Esta é a primeira sanção de Washington contra brasileiros ou empresas do Brasil após o governo Donald Trump classificar facções do país como organizações terroristas. “Essa designação é mais um
passo do governo dos EUA para abordar e reconhecer a crescente presença da geração de receita ilícita do Primeiro Comando da Capital dentro de nossas fronteiras”, disse Gene Lange, subsecretário para
Terrorismo e Inteligência Financeira. O Departamento de Tesouro dos EUA argumenta que a decisão foi resultado de uma investigação da Força-Tarefa de Segurança Interna (HSTF), em parceria com o
Escritório de Campo do FBI em Miami e a Seção de Lavagem de Dinheiro, Narcóticos e Confisco do Departamento de Justiça norte-americano.
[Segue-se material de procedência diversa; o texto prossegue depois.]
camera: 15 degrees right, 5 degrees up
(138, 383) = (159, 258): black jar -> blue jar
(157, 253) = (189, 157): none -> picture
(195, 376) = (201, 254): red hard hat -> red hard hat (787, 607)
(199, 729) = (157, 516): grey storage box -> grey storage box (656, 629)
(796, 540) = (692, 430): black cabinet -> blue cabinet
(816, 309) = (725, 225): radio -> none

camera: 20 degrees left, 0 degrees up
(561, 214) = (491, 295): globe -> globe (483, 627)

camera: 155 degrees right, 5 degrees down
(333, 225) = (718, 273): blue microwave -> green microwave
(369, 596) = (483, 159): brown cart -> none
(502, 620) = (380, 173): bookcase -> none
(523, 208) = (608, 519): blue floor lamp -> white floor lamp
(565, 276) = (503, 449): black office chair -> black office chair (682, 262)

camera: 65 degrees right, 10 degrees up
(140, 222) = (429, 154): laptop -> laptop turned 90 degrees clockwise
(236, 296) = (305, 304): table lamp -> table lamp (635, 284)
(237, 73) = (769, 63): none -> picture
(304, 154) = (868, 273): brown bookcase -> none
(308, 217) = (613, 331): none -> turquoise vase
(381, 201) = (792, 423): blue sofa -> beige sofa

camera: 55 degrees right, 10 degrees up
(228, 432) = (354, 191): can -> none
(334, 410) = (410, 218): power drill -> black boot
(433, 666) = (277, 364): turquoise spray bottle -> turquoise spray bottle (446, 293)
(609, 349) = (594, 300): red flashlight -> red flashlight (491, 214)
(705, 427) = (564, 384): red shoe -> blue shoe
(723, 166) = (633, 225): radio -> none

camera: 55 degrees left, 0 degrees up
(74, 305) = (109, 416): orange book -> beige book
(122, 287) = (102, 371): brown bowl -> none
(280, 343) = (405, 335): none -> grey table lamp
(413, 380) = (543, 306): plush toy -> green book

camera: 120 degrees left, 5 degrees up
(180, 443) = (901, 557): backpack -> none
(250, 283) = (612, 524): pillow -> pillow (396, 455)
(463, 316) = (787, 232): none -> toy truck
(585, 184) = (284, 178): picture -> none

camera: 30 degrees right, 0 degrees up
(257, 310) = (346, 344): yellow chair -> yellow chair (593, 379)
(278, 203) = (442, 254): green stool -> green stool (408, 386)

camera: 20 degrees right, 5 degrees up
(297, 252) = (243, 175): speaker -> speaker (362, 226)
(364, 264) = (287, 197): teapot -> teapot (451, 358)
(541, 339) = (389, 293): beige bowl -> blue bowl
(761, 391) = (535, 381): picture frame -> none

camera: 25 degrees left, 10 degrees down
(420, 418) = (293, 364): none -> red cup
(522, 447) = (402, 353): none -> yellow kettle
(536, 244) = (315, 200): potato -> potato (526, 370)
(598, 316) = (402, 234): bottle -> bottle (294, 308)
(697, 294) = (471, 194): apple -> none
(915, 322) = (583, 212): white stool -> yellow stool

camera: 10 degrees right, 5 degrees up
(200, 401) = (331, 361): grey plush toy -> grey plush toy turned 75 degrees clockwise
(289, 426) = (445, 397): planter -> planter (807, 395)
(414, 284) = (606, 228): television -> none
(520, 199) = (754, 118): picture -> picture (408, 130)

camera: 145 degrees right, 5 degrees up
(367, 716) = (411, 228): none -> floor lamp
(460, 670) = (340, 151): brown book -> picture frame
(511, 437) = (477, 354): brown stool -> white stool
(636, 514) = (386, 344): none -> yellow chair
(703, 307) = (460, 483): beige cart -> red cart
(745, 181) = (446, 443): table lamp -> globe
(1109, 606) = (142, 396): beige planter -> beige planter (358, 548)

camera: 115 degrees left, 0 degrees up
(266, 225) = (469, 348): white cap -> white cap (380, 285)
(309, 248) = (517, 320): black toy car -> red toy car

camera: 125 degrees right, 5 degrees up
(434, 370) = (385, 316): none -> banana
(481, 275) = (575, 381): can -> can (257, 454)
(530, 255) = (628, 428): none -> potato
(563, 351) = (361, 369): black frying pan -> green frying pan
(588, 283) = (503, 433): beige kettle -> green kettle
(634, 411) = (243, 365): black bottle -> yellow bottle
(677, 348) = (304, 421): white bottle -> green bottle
“Essa abordagem unificada e abrangente do governo garante a coordenação operacional para maximizar o impacto contra as redes criminosas transnacionais”, diz comunicado do Escritório de Controle de
Ativos de Estrangeiros (Ofac). Alvos Os alvos das sanções são dois brasileiros Victor Henrique de Oliveira Shimada (Shimada) e Stella Stefanie Nunes Henrique de Oliveira (Stella), ambos supostamente
moradores de São Paulo. Os EUA acusam Shimada de ser o “elo fundamental” do PCC com membros da facção na Flórida, que teria lavado mais de US$ 30 milhões em “diversas cidades” dos EUA.
Ele seria o dono da empresa Victory Trading, também sancionada pelo Ofac. Stella é acusada pelos EUA de ter trabalhado como “secretária” de Shimada, sendo ainda sua parente.